Text passage:
============
NFS calculation of max commit size

Wed Aug 17 13:15:17 UTC 2011

Jeremy Chadwick wrote:
> On Tue, Aug 16, 2011 at 09:31:35AM -0400, John Baldwin wrote:
> > On Monday, August 15, 2011 10:25:54 pm Jeremy Chadwick wrote:
> > > On Mon, Aug 15, 2011 at 06:58:14PM -0400, Rick Macklem wrote:
> > > > John Baldwin wrote:
> > > > > On Sunday, August 07, 2011 6:47:46 pm Rick Macklem wrote:
> > > > > > A recent PR (kern/159351) noted that the following
> > > > > > calculation results in a divide-by-zero when
> > > > > > desiredvnodes < 1000.
> > > > > >
> > > > > > 	nmp->nm_wcommitsize = hibufspace / (desiredvnodes / 1000);
> > > > > >
> > > > > > Just fixing the divide-by-zero is easy enough, but I'm not
> > > > > > sure what this calculation is trying to do. Making it a
> > > > > > fraction
> > > > > > of "hibufspace" makes sense (nm_wcommitsize is the maximum #
> > > > > > of
> > > > > > bytes of uncommitted data in the NFS client's buffer cache
> > > > > > blocks,
> > > > > > if I understand it correctly), but why divide it by
> > > > > >
> > > > > >                 (desiredvnodes / 1000) ??
============
Objective 1: From the NFS thread, extract the text between "NFS calculation of" and "desiredvnodes < 1000.", inclusive.
Objective 2:
Answer these about the NFS thread:
(a) What PR number is cited?
(b) For what values of desiredvnodes does the calculation divide by zero?
(c) As the writer understands it, what does nm_wcommitsize represent?
Objective 3: Write the next part of the NFS thread, starting after its last line.
The rows after this point are separate from the NFS thread.

Entries supplied:
============
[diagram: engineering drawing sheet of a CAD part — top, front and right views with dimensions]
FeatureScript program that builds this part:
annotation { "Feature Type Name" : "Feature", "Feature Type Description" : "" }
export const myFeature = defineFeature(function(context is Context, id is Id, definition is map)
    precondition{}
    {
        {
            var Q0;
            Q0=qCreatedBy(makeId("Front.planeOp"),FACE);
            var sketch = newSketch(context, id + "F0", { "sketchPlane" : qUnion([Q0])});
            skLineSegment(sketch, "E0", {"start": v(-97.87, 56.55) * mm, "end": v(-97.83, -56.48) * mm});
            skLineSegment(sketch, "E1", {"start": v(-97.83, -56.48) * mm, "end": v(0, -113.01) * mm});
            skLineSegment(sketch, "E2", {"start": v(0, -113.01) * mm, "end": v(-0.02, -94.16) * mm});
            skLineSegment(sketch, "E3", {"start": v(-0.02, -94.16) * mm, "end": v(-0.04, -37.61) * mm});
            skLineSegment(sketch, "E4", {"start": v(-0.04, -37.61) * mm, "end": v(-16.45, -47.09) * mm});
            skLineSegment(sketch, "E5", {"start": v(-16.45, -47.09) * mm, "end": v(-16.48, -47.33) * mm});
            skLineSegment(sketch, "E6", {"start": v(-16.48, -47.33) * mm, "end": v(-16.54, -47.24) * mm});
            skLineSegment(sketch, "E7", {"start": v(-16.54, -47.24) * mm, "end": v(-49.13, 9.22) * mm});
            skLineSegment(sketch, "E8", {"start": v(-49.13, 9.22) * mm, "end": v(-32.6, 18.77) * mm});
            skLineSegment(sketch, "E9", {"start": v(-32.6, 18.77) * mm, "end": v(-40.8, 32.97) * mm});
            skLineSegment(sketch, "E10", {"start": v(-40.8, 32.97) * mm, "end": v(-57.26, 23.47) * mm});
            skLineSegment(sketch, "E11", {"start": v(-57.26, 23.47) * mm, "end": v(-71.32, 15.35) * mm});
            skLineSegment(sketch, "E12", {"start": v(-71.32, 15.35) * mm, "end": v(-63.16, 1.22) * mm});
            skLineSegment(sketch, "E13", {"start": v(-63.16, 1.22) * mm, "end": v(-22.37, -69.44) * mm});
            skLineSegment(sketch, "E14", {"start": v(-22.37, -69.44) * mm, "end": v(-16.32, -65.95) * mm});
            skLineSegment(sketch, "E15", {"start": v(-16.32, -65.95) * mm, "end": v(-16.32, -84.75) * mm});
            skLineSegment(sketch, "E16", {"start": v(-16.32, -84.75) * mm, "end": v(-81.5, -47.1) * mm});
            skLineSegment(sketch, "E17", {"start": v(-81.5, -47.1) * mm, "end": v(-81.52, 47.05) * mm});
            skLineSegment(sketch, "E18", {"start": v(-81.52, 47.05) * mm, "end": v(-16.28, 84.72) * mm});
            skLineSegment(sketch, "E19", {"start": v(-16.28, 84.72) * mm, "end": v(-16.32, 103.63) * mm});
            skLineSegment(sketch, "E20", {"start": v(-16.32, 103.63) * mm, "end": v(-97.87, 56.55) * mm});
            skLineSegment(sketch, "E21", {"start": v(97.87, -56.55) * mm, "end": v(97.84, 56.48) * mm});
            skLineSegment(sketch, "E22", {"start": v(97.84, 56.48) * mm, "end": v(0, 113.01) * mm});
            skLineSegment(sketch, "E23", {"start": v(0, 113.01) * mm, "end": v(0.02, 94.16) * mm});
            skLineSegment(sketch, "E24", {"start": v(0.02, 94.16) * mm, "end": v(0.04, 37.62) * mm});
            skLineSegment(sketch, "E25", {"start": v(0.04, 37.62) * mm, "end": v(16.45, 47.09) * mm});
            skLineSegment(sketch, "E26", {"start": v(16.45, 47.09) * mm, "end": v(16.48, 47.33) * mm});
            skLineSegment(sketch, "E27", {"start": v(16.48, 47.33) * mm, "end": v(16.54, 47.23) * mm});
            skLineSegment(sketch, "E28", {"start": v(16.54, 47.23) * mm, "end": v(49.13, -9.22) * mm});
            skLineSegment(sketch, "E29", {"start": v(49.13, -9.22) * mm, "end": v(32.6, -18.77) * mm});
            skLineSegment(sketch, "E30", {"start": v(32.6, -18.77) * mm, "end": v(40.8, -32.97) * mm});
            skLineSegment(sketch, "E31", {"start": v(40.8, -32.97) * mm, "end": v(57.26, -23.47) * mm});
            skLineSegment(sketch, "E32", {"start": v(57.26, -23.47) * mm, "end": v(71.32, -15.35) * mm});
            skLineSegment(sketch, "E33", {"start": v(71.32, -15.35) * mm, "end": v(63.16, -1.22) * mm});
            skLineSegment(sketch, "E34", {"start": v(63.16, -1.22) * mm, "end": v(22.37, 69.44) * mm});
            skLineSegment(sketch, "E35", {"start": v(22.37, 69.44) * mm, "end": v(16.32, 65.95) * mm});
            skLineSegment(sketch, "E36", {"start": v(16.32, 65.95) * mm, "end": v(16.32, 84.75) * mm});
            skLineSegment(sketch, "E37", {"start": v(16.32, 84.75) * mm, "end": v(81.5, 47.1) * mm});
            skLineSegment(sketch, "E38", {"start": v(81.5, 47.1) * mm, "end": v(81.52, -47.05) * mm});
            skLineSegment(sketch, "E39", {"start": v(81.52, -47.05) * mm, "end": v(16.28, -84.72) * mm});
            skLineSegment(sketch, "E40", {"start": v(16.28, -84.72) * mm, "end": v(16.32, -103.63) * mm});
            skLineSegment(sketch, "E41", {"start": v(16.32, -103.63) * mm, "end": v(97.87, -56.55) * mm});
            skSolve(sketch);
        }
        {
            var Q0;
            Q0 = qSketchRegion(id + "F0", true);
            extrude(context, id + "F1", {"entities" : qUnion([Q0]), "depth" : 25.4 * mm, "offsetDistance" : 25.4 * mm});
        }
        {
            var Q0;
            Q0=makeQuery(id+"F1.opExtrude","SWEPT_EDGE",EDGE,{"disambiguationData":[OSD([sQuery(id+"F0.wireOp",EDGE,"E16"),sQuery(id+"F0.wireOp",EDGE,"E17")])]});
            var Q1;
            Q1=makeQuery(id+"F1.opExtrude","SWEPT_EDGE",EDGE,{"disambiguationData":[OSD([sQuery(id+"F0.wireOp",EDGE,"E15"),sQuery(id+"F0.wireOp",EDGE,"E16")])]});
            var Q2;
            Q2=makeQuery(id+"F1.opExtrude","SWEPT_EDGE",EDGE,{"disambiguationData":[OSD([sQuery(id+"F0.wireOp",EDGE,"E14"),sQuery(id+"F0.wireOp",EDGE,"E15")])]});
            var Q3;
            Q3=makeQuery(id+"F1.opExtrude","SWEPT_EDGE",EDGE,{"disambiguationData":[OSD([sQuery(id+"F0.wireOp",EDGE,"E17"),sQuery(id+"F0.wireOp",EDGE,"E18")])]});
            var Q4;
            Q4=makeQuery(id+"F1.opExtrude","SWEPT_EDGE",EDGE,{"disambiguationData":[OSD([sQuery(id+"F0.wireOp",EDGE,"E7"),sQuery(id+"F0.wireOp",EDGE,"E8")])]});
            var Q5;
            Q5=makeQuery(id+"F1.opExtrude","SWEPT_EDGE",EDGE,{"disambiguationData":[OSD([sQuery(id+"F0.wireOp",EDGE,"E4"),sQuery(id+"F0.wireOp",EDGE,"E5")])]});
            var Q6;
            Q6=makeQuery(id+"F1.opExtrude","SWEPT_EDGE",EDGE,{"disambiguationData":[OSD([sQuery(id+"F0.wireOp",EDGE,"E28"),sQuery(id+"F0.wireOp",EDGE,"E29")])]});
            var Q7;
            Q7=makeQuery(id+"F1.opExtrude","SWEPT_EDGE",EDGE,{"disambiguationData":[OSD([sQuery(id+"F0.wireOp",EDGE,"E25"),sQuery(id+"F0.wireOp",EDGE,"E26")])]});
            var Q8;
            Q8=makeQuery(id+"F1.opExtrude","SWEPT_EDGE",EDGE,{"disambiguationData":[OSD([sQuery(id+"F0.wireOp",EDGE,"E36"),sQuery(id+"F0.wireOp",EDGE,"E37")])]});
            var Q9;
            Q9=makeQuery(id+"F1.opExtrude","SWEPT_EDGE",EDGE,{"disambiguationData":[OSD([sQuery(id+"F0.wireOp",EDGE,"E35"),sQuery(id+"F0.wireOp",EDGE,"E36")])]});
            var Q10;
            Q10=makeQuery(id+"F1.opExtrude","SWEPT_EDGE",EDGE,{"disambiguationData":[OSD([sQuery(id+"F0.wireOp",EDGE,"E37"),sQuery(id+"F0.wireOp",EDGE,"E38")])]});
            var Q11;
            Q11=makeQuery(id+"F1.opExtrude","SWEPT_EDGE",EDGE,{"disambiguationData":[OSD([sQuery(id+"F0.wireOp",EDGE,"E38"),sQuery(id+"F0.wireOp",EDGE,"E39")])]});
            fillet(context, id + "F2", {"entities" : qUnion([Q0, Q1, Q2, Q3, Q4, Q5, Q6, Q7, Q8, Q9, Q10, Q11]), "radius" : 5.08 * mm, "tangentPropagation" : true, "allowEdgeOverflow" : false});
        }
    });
============
Result 1:
NFS calculation of max commit size

Wed Aug 17 13:15:17 UTC 2011

Jeremy Chadwick wrote:
> On Tue, Aug 16, 2011 at 09:31:35AM -0400, John Baldwin wrote:
> > On Monday, August 15, 2011 10:25:54 pm Jeremy Chadwick wrote:
> > > On Mon, Aug 15, 2011 at 06:58:14PM -0400, Rick Macklem wrote:
> > > > John Baldwin wrote:
> > > > > On Sunday, August 07, 2011 6:47:46 pm Rick Macklem wrote:
> > > > > > A recent PR (kern/159351) noted that the following
> > > > > > calculation results in a divide-by-zero when
> > > > > > desiredvnodes < 1000.

Result 2:
(a) kern/159351
(b) When desiredvnodes is less than 1000.
(c) The maximum number of bytes of uncommitted data in the NFS client's buffer cache blocks.

Result 3:
> > > > > >
> > > > > > Maybe thinking that fewer vnodes means sharing it with fewer
> > > > > > other file systems or ???
> > > > > >
> > > > > > Anyhow, it seems to me that the formulae is bogus for small
> > > > > > values of desiredvnodes (for example desiredvnodes == 1500
> > > > > > implies nm_wcommitsize == hibufspace, which sounds too large
> > > > > > to me).
> > > > > >
> > > > > > I'm thinking that putting an upper limit of 10% of
> > > > > > hibufspace
> > > > > > might make sense. ie. Change the above to:
> > > > > >
> > > > > > 	if (desiredvnodes >= 11000)
> > > > > > 		nmp->nm_wcommitsize = hibufspace / (desiredvnodes / 1000);
> > > > > > 	else
> > > > > > 		nmp->nm_wcommitsize = hibufspace / 10;
> > > > > >
> > > > > > Anyone have comments or insight into this calculation?
> > > > > >
> > > > > > rick
> > > > > > ps: jhb, I hope you don't mind. I emailed you first and then
> > > > > >     thought others might have some ideas, too.
> > > > >
> > > > > Oh no, this is fine. A broader discussion is probably
> > > > > warranted. I
> > > > > honestly
> > > > > don't know what the goal is. I do think it is an attempt to
> > > > > share with
> > > > > other
> > > > > file systems, but I'm not sure how desiredvnodes / 1000 is
> > > > > useful for
> > > > > that.
> > > > > It also seems that we can end up setting this woefully low as
> > > > > well.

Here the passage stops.